Le chris­tian­isme est égale­ment dans le viseur de Car­o­line Fourest, qui ne voit aucun incon­vénient à pra­ti­quer la dés­in­for­ma­tion la plus tran­quille en imputant par exem­ple aux chré­tiens la respon­s­abil­ité des crimes des mil­ices cen­trafricaines anti-bal­a­ka… alors que les­dites mil­ices sont majori­taire­ment ani­mistes. Affir­ma­tions sans preuves, manip­u­la­tion des chiffres, ren­verse­ment de la vérité… tel est le cock­tail que Car­o­line Fourest réserve à ceux qui ont le mal­heur de lui déplaire.

Accusée France, levez-vous !

Dans sa croisade, Fourest se réserve le droit de choisir ses alliés, et la France n’en fait pas par­tie. Quoi qu’elle fasse, celle-ci est dans l’erreur. Cer­taines voix s’élèvent pour pren­dre la défense des chré­tiens d’Orient ? C’est « une surenchère entre la droite et l’extrême droite » s’exclame l’essayiste, mon­trant son indig­na­tion sélec­tive, elle qui déclare « tout à fait légitimes » le boy­cott des pro­duits israéliens (21/09). Mais elle ne s’arrête pas là, et s’improvise avo­cate de l’Islam : « il ne fait aucun doute que la moti­va­tion des gangs ter­ror­istes [de l’État islamique] doit très peu à la spir­i­tu­al­ité et beau­coup à leurs hor­mones » nous apprend-elle. Alli­er fémin­isme pri­maire et cul­ture de l’excuse, une rude con­cur­rence pour Edwy Plenel lui aus­si chroniqueur à France Cul­ture.

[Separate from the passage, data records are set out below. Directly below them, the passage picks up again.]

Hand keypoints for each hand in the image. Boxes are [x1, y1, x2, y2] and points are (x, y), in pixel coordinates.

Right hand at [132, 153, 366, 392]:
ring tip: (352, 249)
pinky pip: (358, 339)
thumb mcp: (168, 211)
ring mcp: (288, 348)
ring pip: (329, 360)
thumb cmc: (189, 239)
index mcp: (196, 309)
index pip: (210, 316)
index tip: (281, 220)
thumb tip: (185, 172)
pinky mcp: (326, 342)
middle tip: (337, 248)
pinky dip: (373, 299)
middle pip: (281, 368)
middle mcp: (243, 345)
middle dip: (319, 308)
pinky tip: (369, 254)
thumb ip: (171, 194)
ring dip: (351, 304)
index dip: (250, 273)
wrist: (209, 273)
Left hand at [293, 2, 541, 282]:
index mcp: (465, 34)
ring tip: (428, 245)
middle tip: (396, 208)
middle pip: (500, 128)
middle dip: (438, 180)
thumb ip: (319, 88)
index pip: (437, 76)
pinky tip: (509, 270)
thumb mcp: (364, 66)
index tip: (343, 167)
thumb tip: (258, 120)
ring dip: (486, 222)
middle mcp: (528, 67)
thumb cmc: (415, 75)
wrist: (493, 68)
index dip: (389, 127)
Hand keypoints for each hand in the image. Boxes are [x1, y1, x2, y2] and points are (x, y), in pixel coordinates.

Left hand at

Au fil de ses chroniques, Car­o­line Fourest esquisse son por­trait du français moyen ; celui-ci est loin d’être élo­gieux. Ain­si de déclar­er que si les Français se méfient des hommes poli­tiques et se met­tent à vot­er pour les extrêmes, c’est parce qu’ils ne com­pren­nent pas leurs dis­cours. La solu­tion ? Des « élus péd­a­gogues ». Les traiter d’idiots serait revenu au même.

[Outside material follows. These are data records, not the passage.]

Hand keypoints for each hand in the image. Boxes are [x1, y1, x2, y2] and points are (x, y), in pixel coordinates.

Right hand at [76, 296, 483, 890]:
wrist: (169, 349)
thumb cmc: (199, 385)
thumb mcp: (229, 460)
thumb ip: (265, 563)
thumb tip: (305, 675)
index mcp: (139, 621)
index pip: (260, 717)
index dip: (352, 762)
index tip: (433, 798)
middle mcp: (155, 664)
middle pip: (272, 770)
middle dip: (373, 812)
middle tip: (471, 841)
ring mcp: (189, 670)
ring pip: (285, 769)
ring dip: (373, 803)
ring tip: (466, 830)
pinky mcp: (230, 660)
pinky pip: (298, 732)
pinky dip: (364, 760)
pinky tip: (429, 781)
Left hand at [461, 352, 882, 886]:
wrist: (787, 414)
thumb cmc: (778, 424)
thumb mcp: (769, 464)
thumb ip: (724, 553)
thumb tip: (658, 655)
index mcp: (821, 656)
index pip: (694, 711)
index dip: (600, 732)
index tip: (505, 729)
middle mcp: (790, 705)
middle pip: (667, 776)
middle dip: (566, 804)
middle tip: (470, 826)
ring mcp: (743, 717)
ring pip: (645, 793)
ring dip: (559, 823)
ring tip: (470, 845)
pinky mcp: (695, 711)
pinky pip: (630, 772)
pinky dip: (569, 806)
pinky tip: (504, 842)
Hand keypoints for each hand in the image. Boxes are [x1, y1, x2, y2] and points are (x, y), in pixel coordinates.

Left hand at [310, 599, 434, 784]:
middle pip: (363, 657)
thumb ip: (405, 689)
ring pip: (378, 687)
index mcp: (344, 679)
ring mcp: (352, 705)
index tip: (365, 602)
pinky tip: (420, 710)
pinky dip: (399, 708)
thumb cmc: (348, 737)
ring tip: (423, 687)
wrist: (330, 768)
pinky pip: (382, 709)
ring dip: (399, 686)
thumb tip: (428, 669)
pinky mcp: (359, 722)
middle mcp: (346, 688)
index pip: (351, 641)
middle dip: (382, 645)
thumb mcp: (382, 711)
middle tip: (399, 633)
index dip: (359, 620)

Cachez cette réalité complexe que je ne saurais voir

Car­o­line Fourest sem­ble avoir trou­vé un moyen impa­ra­ble d’évacuer toute expli­ca­tion qui déplairait à son idéolo­gie : l’accusation « d’instrumentalisation ». Chris­tine Boutin essaye d’expliquer le départ de jeunes « français » pour le dji­had par « l’abandon de nos valeurs et le rel­a­tivisme bobo » ? Cir­culez, il n’y a rien à voir : c’est de l’ « instru­men­tal­i­sa­tion de l’horreur ». De même, sans chercher à com­pren­dre les raisons pro­fondes qui poussent les islamistes à agir ain­si, la jour­nal­iste se con­tente d’explications pour le moins sim­pli­fi­ca­tri­ces, ceux-ci n’agissant de la sorte que parce « qu’abrutis, grossiers, psy­chopathes » (28 sep­tem­bre). Tel est le monde selon Car­o­line Fourest : des gen­tils, des méchants. Et beau­coup de mau­vaise foi et d’amateurisme.